Affiliation:
1. Unidad de Investigación en Genética y Toxicología Ambiental (UNIGEN), Facultad de Estudios Superiores “Zaragoza”, Universidad Nacional Autónoma de México (UNAM), P.O. Box 9-020, 15000 México, DF, Mexico
Abstract
This study was conducted to investigate the effects of vanadium pentoxide (V2O5), ascorbic acid (AA), and alpha-tocopherol (α-TOH) on apoptotic, cytotoxic, and genotoxic activity. Groups of five Hsd:ICR mice were treated with the following: (a) vehicle, distilled water; (b) vehicle, corn oil; (c) AA, 100 mg/kg intraperitoneally (ip); (d)α-TOH, 20 mg/kg by gavage; (e) V2O5, 40 mg/kg by ip injection; (f) AA + V2O5; and (g)α-TOH + V2O5. Genotoxic damage was evaluated by examining micronucleated polychromatic erythrocytes (MN-PCE) obtained from the caudal vein at 0, 24, 48, and 72 h after treatments. Induction of apoptosis and cell viability were assessed at 48 h after treatment in nucleated cells of peripheral blood. Treatment with AA alone reduced basal MN-PCE, while V2O5treatment marginally increased MN-PCE at all times after injection. Antioxidants treatments prior to V2O5administration decreased MN-PCE compared to the V2O5group, with the most significant effect in the AA + V2O5group.
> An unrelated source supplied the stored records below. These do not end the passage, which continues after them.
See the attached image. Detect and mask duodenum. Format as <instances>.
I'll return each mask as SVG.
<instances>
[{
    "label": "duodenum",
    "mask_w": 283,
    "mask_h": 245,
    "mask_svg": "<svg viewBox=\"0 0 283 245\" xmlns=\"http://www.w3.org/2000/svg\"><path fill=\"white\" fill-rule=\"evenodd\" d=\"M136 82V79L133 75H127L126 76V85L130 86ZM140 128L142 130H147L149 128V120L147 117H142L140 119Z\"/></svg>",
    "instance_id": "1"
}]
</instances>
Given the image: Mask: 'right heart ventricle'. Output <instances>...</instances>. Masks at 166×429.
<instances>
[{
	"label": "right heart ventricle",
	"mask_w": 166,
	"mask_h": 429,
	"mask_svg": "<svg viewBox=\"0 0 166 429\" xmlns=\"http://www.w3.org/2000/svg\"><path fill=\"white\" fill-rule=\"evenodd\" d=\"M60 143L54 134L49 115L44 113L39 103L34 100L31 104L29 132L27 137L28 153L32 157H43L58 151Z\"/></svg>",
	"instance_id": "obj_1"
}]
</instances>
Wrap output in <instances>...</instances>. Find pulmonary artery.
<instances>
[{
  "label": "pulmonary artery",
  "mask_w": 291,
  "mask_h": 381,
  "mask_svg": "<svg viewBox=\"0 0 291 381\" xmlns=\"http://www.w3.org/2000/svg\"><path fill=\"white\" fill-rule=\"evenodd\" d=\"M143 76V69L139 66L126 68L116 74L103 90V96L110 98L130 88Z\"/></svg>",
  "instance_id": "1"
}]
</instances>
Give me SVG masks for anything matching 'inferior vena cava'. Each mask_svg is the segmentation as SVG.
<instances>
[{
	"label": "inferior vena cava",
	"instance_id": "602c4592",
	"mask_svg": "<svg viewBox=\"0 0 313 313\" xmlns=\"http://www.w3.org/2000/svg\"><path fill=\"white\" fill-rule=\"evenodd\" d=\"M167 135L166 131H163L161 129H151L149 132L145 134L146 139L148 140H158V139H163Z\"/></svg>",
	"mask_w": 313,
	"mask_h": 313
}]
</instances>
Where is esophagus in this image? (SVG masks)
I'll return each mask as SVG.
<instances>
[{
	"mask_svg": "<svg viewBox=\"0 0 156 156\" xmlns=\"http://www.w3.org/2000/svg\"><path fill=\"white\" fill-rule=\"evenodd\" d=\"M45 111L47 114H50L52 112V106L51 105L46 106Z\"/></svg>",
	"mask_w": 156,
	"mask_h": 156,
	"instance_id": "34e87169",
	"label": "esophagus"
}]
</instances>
The apoptotic cells increased with all treatments, suggesting that this process may contribute to the elimination of the cells with V2O5-induced DNA damage (MN-PCE). The necrotic cells only increased in the V2O5group. Therefore, antioxidants such as AA andα-TOH can be used effectively to protect or reduce the genotoxic effects induced by vanadium compounds like V2O5.
Funder
Universidad Nacional Autónoma de México
Subject
Cell Biology,Ageing,General Medicine,Biochemistry
Cited by
15 articles.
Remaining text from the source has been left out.